Compute Correlation Bounds Between Response and Time-to-Event Endpoints
Source:R/CorBoundResponseTTE.R
CorBoundResponseTTE.RdComputes the lower and upper bounds of the correlation coefficient between a binary response endpoint and a time-to-event (TTE) endpoint. These bounds are derived using Fréchet-Hoeffding copula bounds and depend only on the response probability, not on the hazard rate of the TTE endpoint.
Value
A numeric vector of length 2 containing:
First element: Lower bound (maximum negative dependence)
Second element: Upper bound (maximum positive dependence)
Details
The Fréchet-Hoeffding bounds provide theoretical limits for the correlation between a binary response endpoint (e.g., objective response) and an exponentially distributed TTE endpoint (e.g., overall survival or progression-free survival).
The correlation bounds are given by: $$\log(1-p)\sqrt{\frac{1-p}{p}} \leq \text{Corr}(TTE, Response) \leq \log\left(\frac{1}{p}\right)\sqrt{\frac{p}{1-p}}$$
Key properties:
The bounds depend only on
p, not on the TTE hazard rateLower bound: achieved by countermonotonic copula \(C(u,v) = \max\{u+v-1, 0\}\)
Upper bound: achieved by comonotonic copula \(C(u,v) = \min\{u, v\}\)

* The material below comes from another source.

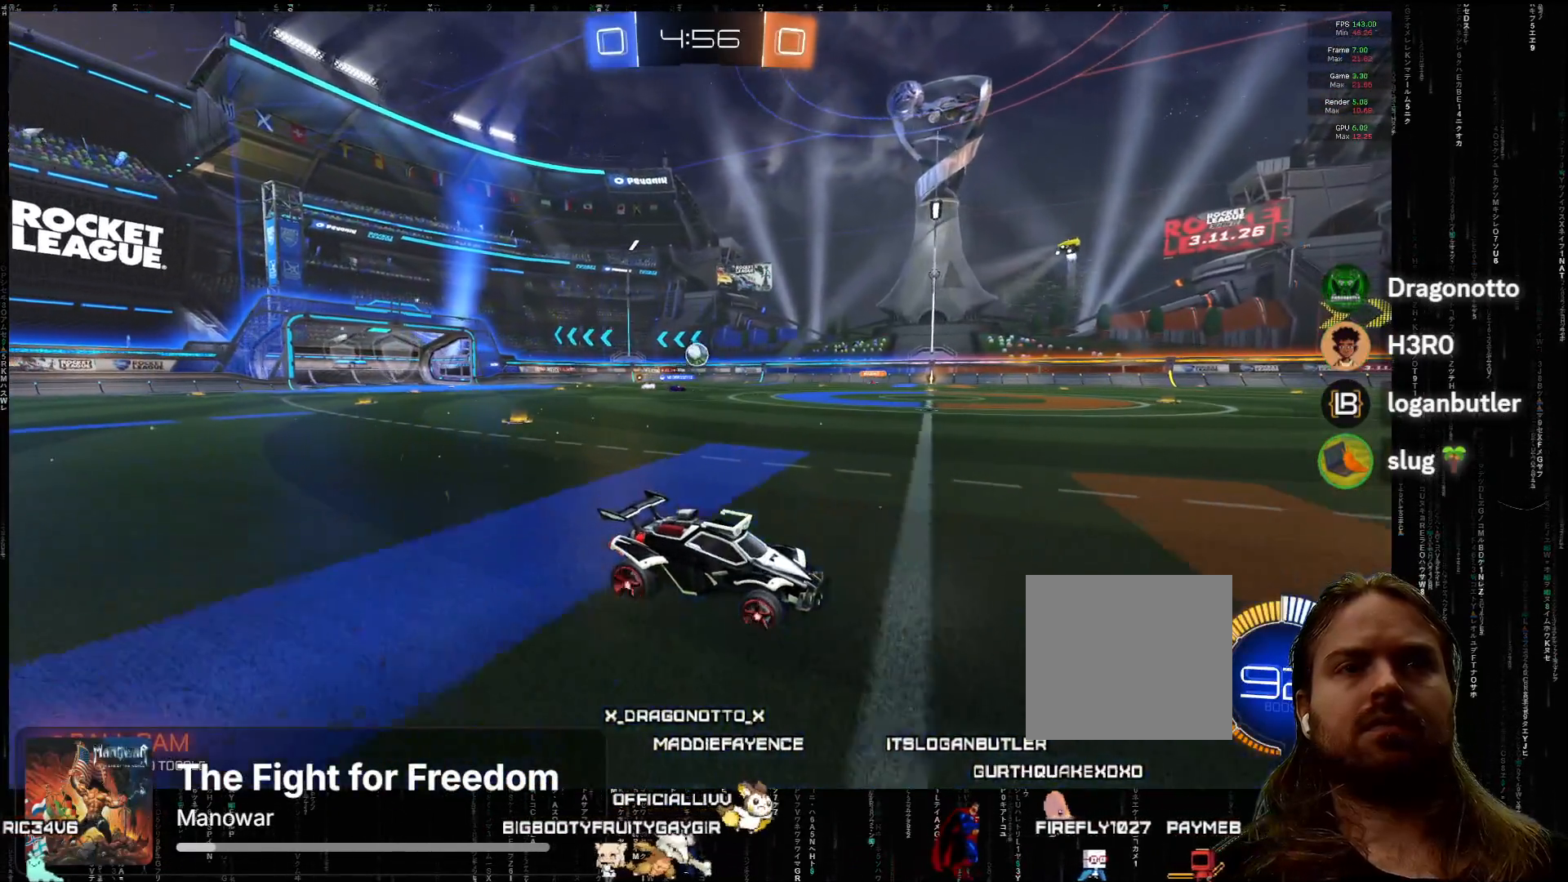
{"buttons": ["R2"], "left_stick": "center", "events": [[217, "R2", "up"], [217, "left_stick", "right"], [317, "left_stick", "center"], [400, "R2", "down"]]}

The bounds are symmetric: if
pis replaced by1-p, the lower and upper bounds swap with negated signsMaximum absolute bound value of approximately 0.805 occurs at
p ≈ 0.203(for upper bound) andp ≈ 0.797(for lower bound). This is a fundamental property of the Fréchet-Hoeffding bounds for correlations between binary and continuous exponential variables.
Note
The independence of correlation bounds from the hazard rate is an
interesting theoretical result. While the hazard rate determines the scale
of the TTE endpoint, it does not affect the range of achievable correlations
with the binary response endpoint. This occurs because the hazard rate only
affects the scaling of the TTE variable, while the binary response endpoint
is determined solely by the probability p.
References
Trivedi, P. K., & Zimmer, D. M. (2005). Copula modeling: an introduction for practitioners. Foundations and Trends in Econometrics, 1(1), 1-111.
Examples
# Calculate bounds with response probability = 0.4
CorBoundResponseTTE(p = 0.4)
#> [1] -0.6256311 0.7481482
# Example with higher response rate
CorBoundResponseTTE(p = 0.6)
#> [1] -0.7481482 0.6256311
# Example with lower response rate
CorBoundResponseTTE(p = 0.2)
#> [1] -0.4462871 0.8047190
# Example with intermediate values
bounds <- CorBoundResponseTTE(p = 0.35)
cat("Lower bound:", bounds[1], "\nUpper bound:", bounds[2], "\n")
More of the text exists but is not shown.